Ces mêmes terroristes essaient d’expliquer, mais toute explication pour moi est insuffisante pour justifier la mort d’un individu. Quand ces derniers disent que la civilisation occidentale a échoué et qu’il faut imposer une autre civilisation, ou encore que si tu n’appartiens pas  à X religion, c’est que tu es un païen et il faut qu’on te convertisse de force, cela, pour moi, est insuffisant, parce que rien ne peut justifier le fait que des gens ôtent la vie à d’autres personnes, car la vie est sacrée. Que ces djihadistes comprennent qu’ils ont leur foi et que les autres ont la leur. Nous sommes condamnés à vivre ensemble avec nos spécificités, avec nos différences, et c’est d’ailleurs cela qui fait la richesse du monde. Donc, qu’ils acceptent les autres et les laissent vivre.

Qu’est-ce que l’Eglise fait pour combattre ce phénomène ?

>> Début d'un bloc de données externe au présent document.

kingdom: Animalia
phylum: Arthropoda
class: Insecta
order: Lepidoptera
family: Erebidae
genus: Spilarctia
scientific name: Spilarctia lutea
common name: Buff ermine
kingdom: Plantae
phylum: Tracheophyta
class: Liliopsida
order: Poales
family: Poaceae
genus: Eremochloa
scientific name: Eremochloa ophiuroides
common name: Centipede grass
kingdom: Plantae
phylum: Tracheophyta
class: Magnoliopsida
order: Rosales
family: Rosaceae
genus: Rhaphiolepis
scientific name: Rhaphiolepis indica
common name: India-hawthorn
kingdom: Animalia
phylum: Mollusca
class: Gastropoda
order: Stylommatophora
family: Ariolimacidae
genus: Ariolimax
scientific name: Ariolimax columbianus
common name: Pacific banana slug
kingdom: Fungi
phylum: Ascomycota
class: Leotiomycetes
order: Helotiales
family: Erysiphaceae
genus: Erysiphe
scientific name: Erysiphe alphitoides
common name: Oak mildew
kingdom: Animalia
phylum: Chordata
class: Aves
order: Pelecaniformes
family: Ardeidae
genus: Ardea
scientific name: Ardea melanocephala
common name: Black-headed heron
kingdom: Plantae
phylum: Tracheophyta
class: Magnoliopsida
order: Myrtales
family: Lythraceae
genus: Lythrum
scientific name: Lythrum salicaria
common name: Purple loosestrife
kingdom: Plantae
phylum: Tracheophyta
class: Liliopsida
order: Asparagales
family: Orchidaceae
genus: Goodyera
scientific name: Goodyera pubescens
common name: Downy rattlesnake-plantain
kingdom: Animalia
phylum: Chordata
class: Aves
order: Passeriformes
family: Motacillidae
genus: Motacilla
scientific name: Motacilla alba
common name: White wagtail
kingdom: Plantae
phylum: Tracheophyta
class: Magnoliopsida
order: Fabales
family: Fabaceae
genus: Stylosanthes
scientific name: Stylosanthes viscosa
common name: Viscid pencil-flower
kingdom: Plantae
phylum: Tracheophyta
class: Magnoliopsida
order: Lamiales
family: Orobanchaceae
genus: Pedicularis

Je ne crois pas qu’à nos jours il y ait des chrétiens qui combattent d’autres religions ou qui tuent d’autres croyants. Nous avons eu l’inquisition il  y a  très longtemps et le Pape Jean- Paul II, en son temps, avait demandé pardon au monde entier. Ma foi est qu’il n’y a pas un seul chrétien qui tue un autre à cause de sa religion. L’Eglise n’a pas de prison ni de lieu de correction, d’autant plus que l’Eglise ne sait même pas où se trouvent ces personnes. Mais l’Eglise continue de prier pour la conversion de ceux-ci en donnant des messages et des invitations à la tolérance et à la fraternité, et demande aux chrétiens de ne pas se venger, surtout, mais de prier davantage pour ces terroristes. Car le Seigneur Lui-même l’a dit : « Si on te gifle sur la joue gauche, tends la joue droite ». Il dit aussi de prier pour celui qui vous persécute et qui dit du mal de vous.

Valérie TIANHOUN

 

Père Benoît Kouassi est docteur en communication sociale institutionnelle et de grise. Vice-directeur et directeur des études de l’Institut supérieur de communication (UCAO), enseignant en management des organisations à l’institut supérieur de communication de Cocody et enfin directeur de publication du bimensuel national d’obédience catholique « Le dominical » en Côte d’ivoire.


Comments
  • Merci beaucoup Père Kouassi. Que Le Seigneur Notre Dieu Qui nous Aime vous Bénisse et Continue de vous Aider à enseigner pour démontrer Son Amour Quotidien et Éternel pour Tous. C’est l’ANNÉE DE LA MISÉRICORDE DIVINE !!! Amen. Nous sommes entrain de perdre l’Amour du Prochain. Prions. Amen.